#### To be done
a) Please reproduce the furnace thread word for word, starting with "Where did you" and going on through "Back tomorrow.".
b) Pick out every line of the rows that contains the word "pancreas".

# Lennox furnace - no heat



## gregzoll (Dec 25, 2006)

Go look at the board, and post back with the code that it is flashing, then wait for someone to chirp in.


----------



## Greenlawnracing (Oct 27, 2009)

I should have posted that - the codes are flashing normal.

Is it possible that the gas is not getting ignited?


----------



## Greenlawnracing (Oct 27, 2009)

Update - there was an HVAC guy at work today who told me I could call him with any questions. I just got off the phone with him - he told me the igniter should be glowing red once the system starts up - but it was not. He said it’s a common failure item and to replace it tomorrow.

Only one thing....he said I could ohm it to make sure it was bad. He also said I could check the lead going into it to make sure it was sending out power.

Ohmed it - there is continuity. Shouldn't it give me no reading if it’s dead?

110 volts are coming out of the igniter power for a couple of seconds - means the board is good...correct?

Finally - I looked at the trouble codes and there is one for "burners failed to ignite".....shouldn't I have gotten that code?


----------



## Houston204 (Oct 18, 2009)

You want to read ohms not continuity. 
Do you see any visable cracks on the ignitor?


----------



## Greenlawnracing (Oct 27, 2009)

No cracks, but it has turned white.


----------



## Greenlawnracing (Oct 27, 2009)

Replaced the ignitor and thats not it. 

When I unplug the ignitor I can get a reading on the power source for a few seconds. Since the circuit is not complete, it shuts off and gives me the incomplete circuit trouble code.

I tried to stick the meter into the wire harness while the unit is running to see if I'm getting power - no reading. I thought perhaps I'm not making good contact, but the harness is pretty open and I'd have to assume I'm making good contact.


----------



## yuri (Nov 29, 2008)

Post the model and serial # of the furnace. I am a Lennox tech.


----------



## Greenlawnracing (Oct 27, 2009)

Model G40UH-368-090-02
SN 5801F 41160


----------



## yuri (Nov 29, 2008)

Where did you get the igniter? A Lennox dealer? Cozyparts.com ? The G40 uses a different igniter than the G50. They also work off a reduced voltage, 83 volts I believe. I'll post you a service manual for it. I got to go now.http://tech.lennoxintl.com/PDFs/0006j.pdf
Back tomorrow.


----------



## Greenlawnracing (Oct 27, 2009)

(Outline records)

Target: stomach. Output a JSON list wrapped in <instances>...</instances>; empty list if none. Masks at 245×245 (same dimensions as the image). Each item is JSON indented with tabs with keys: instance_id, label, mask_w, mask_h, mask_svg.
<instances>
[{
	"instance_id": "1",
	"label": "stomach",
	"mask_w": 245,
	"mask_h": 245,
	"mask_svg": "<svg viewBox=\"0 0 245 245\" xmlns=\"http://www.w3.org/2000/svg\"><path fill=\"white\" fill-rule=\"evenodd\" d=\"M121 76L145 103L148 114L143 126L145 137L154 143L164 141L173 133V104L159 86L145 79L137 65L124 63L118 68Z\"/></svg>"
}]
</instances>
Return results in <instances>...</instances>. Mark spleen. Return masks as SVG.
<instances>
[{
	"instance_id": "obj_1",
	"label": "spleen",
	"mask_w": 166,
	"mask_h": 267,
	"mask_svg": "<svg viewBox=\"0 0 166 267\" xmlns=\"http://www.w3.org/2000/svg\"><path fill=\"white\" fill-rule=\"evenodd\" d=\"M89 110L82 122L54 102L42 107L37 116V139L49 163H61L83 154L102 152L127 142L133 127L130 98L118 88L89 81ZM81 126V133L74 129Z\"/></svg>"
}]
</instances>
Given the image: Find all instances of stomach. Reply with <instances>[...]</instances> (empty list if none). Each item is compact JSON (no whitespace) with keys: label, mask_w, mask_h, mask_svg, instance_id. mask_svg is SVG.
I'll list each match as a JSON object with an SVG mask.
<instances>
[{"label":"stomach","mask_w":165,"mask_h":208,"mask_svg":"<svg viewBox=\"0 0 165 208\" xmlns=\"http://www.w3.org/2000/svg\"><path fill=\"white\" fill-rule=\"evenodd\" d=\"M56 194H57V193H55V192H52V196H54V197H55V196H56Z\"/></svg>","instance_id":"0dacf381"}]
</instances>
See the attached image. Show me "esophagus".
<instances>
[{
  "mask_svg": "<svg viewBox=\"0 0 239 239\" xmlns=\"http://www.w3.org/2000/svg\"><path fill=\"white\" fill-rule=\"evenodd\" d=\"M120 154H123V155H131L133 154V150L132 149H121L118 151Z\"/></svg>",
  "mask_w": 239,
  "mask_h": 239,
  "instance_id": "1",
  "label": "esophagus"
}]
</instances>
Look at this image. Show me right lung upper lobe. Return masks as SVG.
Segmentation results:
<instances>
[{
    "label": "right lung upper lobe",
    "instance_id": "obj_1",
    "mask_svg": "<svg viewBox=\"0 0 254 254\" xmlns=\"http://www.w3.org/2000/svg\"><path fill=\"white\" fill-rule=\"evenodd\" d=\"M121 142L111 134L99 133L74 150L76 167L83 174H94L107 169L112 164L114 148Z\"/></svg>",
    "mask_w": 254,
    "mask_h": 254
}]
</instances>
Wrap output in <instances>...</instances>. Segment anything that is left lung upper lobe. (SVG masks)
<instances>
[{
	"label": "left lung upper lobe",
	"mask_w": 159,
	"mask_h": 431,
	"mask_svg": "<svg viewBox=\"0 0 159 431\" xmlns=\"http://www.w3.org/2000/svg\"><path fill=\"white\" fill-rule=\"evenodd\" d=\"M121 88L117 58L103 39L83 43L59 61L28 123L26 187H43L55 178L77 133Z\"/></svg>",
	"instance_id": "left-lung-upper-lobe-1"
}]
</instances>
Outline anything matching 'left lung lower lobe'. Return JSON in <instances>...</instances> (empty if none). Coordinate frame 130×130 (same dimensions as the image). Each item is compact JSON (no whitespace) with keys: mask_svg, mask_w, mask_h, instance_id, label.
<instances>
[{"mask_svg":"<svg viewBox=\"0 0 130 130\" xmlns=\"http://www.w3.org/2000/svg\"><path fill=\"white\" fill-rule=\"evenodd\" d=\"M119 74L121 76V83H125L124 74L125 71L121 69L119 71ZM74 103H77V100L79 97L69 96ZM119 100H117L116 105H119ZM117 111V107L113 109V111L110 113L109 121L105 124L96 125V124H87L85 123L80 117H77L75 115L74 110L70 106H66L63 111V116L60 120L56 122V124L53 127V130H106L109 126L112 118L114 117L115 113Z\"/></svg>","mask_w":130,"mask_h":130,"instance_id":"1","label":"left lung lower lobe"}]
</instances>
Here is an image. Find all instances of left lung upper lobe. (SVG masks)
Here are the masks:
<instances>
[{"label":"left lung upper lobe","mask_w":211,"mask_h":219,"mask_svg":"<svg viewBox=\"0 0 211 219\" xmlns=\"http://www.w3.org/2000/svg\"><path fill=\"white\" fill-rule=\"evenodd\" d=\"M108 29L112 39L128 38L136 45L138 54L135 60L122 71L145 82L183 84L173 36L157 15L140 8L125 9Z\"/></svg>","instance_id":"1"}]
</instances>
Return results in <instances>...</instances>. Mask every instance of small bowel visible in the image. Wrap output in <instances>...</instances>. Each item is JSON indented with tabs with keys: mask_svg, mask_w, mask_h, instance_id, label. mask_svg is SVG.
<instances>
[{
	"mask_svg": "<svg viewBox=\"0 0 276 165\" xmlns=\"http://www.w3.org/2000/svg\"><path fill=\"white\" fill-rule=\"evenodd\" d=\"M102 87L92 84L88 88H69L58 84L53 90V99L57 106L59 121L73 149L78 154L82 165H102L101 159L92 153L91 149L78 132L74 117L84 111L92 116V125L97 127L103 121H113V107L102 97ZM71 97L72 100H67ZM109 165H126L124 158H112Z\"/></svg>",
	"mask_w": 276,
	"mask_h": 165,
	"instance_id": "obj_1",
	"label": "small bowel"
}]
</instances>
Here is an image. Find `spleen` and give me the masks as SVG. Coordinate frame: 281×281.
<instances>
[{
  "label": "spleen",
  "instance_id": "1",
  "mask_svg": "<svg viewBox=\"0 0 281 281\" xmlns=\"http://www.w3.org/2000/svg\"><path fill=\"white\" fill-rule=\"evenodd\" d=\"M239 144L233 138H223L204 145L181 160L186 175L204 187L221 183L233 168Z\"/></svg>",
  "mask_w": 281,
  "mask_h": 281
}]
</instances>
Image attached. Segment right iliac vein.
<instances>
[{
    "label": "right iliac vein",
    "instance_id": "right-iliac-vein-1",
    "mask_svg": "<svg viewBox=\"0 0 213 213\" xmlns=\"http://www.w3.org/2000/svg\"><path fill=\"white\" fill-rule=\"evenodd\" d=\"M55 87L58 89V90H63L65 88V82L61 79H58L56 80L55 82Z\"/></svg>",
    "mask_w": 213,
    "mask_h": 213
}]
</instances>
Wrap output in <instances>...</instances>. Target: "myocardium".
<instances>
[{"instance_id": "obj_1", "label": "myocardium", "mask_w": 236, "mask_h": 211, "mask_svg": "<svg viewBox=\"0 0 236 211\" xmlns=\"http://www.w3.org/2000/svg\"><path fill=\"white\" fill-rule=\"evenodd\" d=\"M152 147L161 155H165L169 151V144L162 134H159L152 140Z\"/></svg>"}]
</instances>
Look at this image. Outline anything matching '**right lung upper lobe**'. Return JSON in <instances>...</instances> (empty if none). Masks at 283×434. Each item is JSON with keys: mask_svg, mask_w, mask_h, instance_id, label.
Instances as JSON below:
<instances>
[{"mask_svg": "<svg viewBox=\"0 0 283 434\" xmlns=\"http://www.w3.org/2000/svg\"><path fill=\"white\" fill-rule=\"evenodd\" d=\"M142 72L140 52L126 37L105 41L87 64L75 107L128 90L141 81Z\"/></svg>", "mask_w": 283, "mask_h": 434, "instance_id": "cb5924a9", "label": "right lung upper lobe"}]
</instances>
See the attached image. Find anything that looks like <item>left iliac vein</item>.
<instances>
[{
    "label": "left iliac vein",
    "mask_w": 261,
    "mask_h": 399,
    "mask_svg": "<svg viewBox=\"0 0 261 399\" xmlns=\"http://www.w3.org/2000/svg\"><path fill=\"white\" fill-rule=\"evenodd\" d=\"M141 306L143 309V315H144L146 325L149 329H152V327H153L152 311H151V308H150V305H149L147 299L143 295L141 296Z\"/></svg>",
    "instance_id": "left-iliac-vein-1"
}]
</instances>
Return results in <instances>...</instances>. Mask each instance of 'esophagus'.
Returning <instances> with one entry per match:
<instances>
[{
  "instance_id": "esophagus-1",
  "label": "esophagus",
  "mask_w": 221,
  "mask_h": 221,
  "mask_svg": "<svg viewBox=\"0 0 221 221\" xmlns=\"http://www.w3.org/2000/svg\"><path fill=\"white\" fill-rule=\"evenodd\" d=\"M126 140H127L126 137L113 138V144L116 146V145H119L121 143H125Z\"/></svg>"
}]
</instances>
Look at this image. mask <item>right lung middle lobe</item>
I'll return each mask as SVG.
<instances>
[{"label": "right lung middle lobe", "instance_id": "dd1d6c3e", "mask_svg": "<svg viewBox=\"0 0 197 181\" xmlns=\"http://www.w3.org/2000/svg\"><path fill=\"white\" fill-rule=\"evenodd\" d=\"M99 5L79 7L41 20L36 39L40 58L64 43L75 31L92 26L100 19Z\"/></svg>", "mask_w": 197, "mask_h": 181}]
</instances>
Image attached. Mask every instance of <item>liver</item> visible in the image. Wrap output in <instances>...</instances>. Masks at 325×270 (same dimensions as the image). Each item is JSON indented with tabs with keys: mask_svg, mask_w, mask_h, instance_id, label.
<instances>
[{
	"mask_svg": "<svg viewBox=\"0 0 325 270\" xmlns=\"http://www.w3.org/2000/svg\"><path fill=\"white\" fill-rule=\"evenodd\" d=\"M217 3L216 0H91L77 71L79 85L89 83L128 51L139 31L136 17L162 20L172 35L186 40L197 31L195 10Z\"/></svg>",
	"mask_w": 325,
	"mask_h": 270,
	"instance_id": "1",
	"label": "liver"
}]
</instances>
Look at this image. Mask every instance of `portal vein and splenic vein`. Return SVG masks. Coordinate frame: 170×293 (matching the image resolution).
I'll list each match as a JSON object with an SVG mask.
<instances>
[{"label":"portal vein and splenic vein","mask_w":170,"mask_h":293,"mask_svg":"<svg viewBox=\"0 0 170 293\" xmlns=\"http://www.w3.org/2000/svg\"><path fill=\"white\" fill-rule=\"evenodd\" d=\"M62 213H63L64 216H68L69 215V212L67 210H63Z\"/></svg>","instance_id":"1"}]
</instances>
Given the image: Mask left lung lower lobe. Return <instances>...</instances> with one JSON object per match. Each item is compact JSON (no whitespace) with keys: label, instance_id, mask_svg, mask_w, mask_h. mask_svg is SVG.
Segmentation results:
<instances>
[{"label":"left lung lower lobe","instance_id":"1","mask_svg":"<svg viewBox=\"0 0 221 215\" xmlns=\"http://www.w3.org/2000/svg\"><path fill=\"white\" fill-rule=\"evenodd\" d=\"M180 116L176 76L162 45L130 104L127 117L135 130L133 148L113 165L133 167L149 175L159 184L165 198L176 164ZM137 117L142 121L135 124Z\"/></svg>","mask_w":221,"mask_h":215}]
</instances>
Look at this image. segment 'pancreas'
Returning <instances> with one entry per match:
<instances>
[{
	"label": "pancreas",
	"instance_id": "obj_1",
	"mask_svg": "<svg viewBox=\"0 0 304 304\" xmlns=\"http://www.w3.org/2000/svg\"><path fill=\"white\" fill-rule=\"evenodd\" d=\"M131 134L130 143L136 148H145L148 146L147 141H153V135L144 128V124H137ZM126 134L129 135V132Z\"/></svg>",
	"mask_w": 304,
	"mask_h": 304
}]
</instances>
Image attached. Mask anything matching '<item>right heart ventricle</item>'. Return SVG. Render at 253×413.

#### Solutions below
a)
Where did you get the igniter? A Lennox dealer? Cozyparts.com ? The G40 uses a different igniter than the G50. They also work off a reduced voltage, 83 volts I believe. I'll post you a service manual for it. I got to go now.http://tech.lennoxintl.com/PDFs/0006j.pdf
Back tomorrow.

b)
Look at this image. segment 'pancreas'
	"label": "pancreas",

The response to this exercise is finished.